Recalling the Nixon-Kennedy health plan

When Richard Nixon was a teenager, he watched two of his brothers die. His little brother went first, at age 7, of a sudden and mysterious illness. Then his big brother died at age 22, after a long battle with tuberculosis. It was the 1920s. Health insurance hardly existed. The sicknesses sapped his parents’ meager resources. His mother stopped baking pies for the family’s little grocery store to care full time for her ailing son. Nixon worked as a janitor to earn extra money, and turned down a scholarship to Harvard because it didn’t cover room and board.

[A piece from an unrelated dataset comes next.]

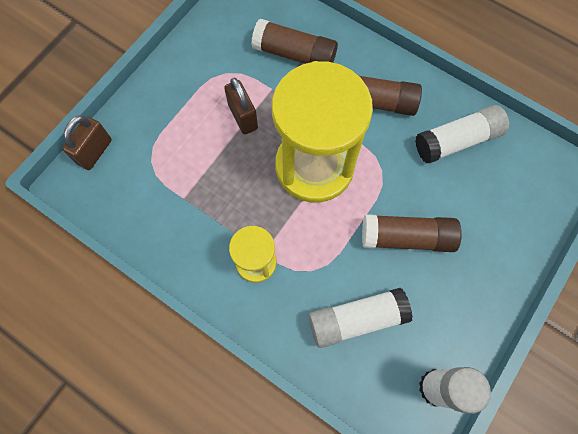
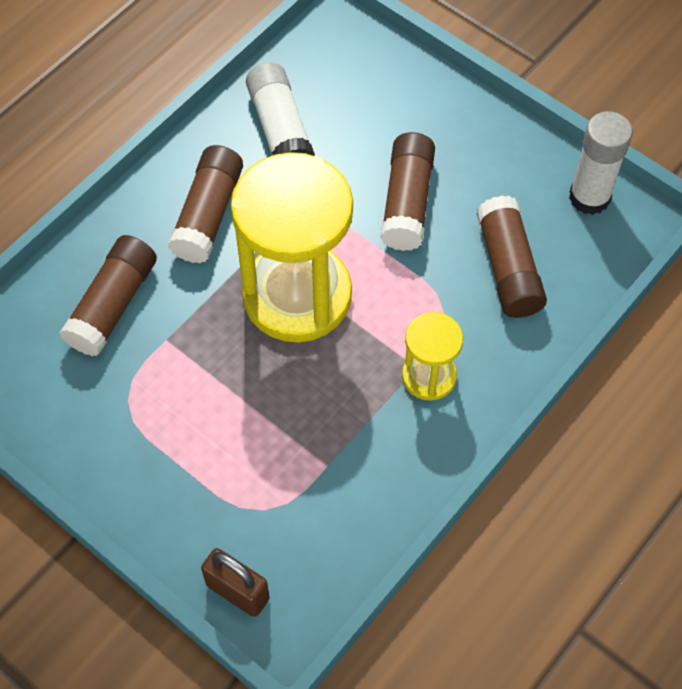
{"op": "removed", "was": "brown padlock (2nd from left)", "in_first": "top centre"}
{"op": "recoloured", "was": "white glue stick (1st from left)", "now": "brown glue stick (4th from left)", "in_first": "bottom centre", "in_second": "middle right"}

When Nixon, a staunch Republican, became president in 1969, he threw his weight behind health care reform.

Comments

Those of us who have been around a long time know what this current fight was about and it wasn't whether ACA or the mandate were a good idea, it was simply a case of who's idea it was. It is regrettable that so many people are easily swayed and that the nation as a whole has a real short term memory. But then that is why we move forward in such fits and starts. Oddly it is always the insurance companies that win and soak up the money and it is always the "people" who defend them. Why? Well as they say there's one born every minute. A good objective read reminding me of some of the good ideas that used to come out of the "real" Republican Party.

So Nixon was a "staunch" Republican? I do not know what that means, but see it as evidence that Ms. Stockman sees Republicans as foreign creatures. Nixon was not particularly conservative, as he did expand the reach of government on many fronts. His work on health care was an extension of that same philosophy which never got off the ground. NEW PARAGRAPH: At that moment, there was probably a honeymoon of sorts for government sponsored health care, as Medicare and Medicaid were still quite new. What was not known then, was that all that money going into health care would lead to medical care inflation, that actually compounded the problem. Single payer sure sounds great, but its end result is always rationed care. The solution is to harness the power of the free market, and let competition lead to lower prices.

"Richmond" Don't you think in the end that rationed health care is unavoidable. If it is unavoidable wouldn't it be better to face the music now and accept the inevitable and find ways to deal with it. I'm not defending the status quo or Obama's plan or whatever it is the Repubs are promoting. I'm just saying "rationed" or "cost efficient" whichever you want to call it would appear to be unavoidable.

Fair enough. I initially wrote "staunch anti-communist" but had to cut for space...

President Richard Nixon's Special Message to the Congress Proposing a Comprehensive Health Insurance Plan was on February 6, 1974. However, Ted Kennedy, is no different than any other Kennedy who want center stage, fame, glory and publicity: Kennedy was detrimental for all AMERICANS when he decided only the 'Kennedy" political stamp should be on the U.S.A. 'health-care' bill. The Clinton's wouldn't allow Teddy center stage during their health care debates, - but - Obama was desperate for Kennedy approval. It was quid pro quo for Teddy's support to Obama in return for Teddy receiving credit being instrumental, in plain English, allowing CORPORATIONS into the oval office to craft a health care plan for Americans. Democratic policy is self-serving with politicians trying to make a name for themselves, at the expense of the people.